Reproduce each of the following lines without any alteration.

-=-=-=-=-

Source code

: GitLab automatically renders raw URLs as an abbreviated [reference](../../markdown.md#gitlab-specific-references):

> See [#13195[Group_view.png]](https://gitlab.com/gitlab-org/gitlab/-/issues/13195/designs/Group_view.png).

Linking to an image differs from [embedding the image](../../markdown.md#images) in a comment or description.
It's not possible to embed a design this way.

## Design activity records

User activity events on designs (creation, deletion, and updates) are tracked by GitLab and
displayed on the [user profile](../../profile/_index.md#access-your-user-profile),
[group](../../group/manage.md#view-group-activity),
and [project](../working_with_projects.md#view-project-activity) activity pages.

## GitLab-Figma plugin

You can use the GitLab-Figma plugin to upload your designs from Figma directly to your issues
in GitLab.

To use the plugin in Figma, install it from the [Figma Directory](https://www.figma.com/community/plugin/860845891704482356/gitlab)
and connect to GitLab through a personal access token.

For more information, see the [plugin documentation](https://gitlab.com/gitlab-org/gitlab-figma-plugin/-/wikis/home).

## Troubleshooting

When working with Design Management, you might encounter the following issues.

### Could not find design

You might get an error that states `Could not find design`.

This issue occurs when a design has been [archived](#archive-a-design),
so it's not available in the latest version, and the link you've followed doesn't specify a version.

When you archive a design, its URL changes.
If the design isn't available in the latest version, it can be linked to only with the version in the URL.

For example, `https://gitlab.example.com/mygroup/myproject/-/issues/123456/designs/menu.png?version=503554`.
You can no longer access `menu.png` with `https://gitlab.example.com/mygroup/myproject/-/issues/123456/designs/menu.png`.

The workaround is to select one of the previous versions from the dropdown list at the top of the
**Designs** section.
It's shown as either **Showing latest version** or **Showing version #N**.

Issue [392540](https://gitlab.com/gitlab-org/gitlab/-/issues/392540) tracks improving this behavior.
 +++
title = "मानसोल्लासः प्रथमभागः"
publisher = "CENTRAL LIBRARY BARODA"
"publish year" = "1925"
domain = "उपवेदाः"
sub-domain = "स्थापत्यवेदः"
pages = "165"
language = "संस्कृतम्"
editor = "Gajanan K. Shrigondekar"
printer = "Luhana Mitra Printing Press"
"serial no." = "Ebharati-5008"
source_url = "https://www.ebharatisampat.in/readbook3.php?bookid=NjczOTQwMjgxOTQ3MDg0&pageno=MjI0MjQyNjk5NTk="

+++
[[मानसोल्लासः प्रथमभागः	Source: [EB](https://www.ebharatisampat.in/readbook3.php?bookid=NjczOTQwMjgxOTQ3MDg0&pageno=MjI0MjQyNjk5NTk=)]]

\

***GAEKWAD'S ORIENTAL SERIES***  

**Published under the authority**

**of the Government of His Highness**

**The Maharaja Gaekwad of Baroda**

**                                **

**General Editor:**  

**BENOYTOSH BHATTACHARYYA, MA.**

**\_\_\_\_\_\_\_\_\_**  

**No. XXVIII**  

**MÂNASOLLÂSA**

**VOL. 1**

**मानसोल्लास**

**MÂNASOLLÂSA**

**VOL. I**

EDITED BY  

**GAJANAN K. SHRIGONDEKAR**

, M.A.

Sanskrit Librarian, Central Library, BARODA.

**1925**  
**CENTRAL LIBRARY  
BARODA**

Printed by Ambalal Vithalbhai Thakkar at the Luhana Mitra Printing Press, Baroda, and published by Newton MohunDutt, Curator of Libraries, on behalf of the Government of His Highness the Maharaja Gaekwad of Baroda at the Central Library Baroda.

-=-=-=-=-

RESPONSE TO THE TASK ->
Source code

: GitLab automatically renders raw URLs as an abbreviated [reference](../../markdown.md#gitlab-specific-references):

> See [#13195[Group_view.png]](https://gitlab.com/gitlab-org/gitlab/-/issues/13195/designs/Group_view.png).

Linking to an image differs from [embedding the image](../../markdown.md#images) in a comment or description.
It's not possible to embed a design this way.

## Design activity records

User activity events on designs (creation, deletion, and updates) are tracked by GitLab and
displayed on the [user profile](../../profile/_index.md#access-your-user-profile),
[group](../../group/manage.md#view-group-activity),
and [project](../working_with_projects.md#view-project-activity) activity pages.

## GitLab-Figma plugin

You can use the GitLab-Figma plugin to upload your designs from Figma directly to your issues
in GitLab.

To use the plugin in Figma, install it from the [Figma Directory](https://www.figma.com/community/plugin/860845891704482356/gitlab)
and connect to GitLab through a personal access token.

For more information, see the [plugin documentation](https://gitlab.com/gitlab-org/gitlab-figma-plugin/-/wikis/home).

## Troubleshooting

When working with Design Management, you might encounter the following issues.

### Could not find design

You might get an error that states `Could not find design`.

This issue occurs when a design has been [archived](#archive-a-design),
so it's not available in the latest version, and the link you've followed doesn't specify a version.

When you archive a design, its URL changes.
If the design isn't available in the latest version, it can be linked to only with the version in the URL.

For example, `https://gitlab.example.com/mygroup/myproject/-/issues/123456/designs/menu.png?version=503554`.
You can no longer access `menu.png` with `https://gitlab.example.com/mygroup/myproject/-/issues/123456/designs/menu.png`.

The workaround is to select one of the previous versions from the dropdown list at the top of the
**Designs** section.
It's shown as either **Showing latest version** or **Showing version #N**.

Issue [392540](https://gitlab.com/gitlab-org/gitlab/-/issues/392540) tracks improving this behavior.
 +++
title = "मानसोल्लासः प्रथमभागः"
publisher = "CENTRAL LIBRARY BARODA"
"publish year" = "1925"
domain = "उपवेदाः"
sub-domain = "स्थापत्यवेदः"
pages = "165"
language = "संस्कृतम्"
editor = "Gajanan K. Shrigondekar"
printer = "Luhana Mitra Printing Press"
"serial no." = "Ebharati-5008"
source_url = "https://www.ebharatisampat.in/readbook3.php?bookid=NjczOTQwMjgxOTQ3MDg0&pageno=MjI0MjQyNjk5NTk="

+++
[[मानसोल्लासः प्रथमभागः	Source: [EB](https://www.ebharatisampat.in/readbook3.php?bookid=NjczOTQwMjgxOTQ3MDg0&pageno=MjI0MjQyNjk5NTk=)]]

\

***GAEKWAD'S ORIENTAL SERIES***  

**Published under the authority**

**of the Government of His Highness**

**The Maharaja Gaekwad of Baroda**

**                                **

**General Editor:**  

**BENOYTOSH BHATTACHARYYA, MA.**

**\_\_\_\_\_\_\_\_\_**  

**No. XXVIII**  

**MÂNASOLLÂSA**

**VOL. 1**

**मानसोल्लास**

**MÂNASOLLÂSA**

**VOL. I**

EDITED BY  

**GAJANAN K. SHRIGONDEKAR**

, M.A.

Sanskrit Librarian, Central Library, BARODA.

**1925**  
**CENTRAL LIBRARY  
BARODA**

Printed by Ambalal Vithalbhai Thakkar at the Luhana Mitra Printing Press, Baroda, and published by Newton MohunDutt, Curator of Libraries, on behalf of the Government of His Highness the Maharaja Gaekwad of Baroda at the Central Library Baroda.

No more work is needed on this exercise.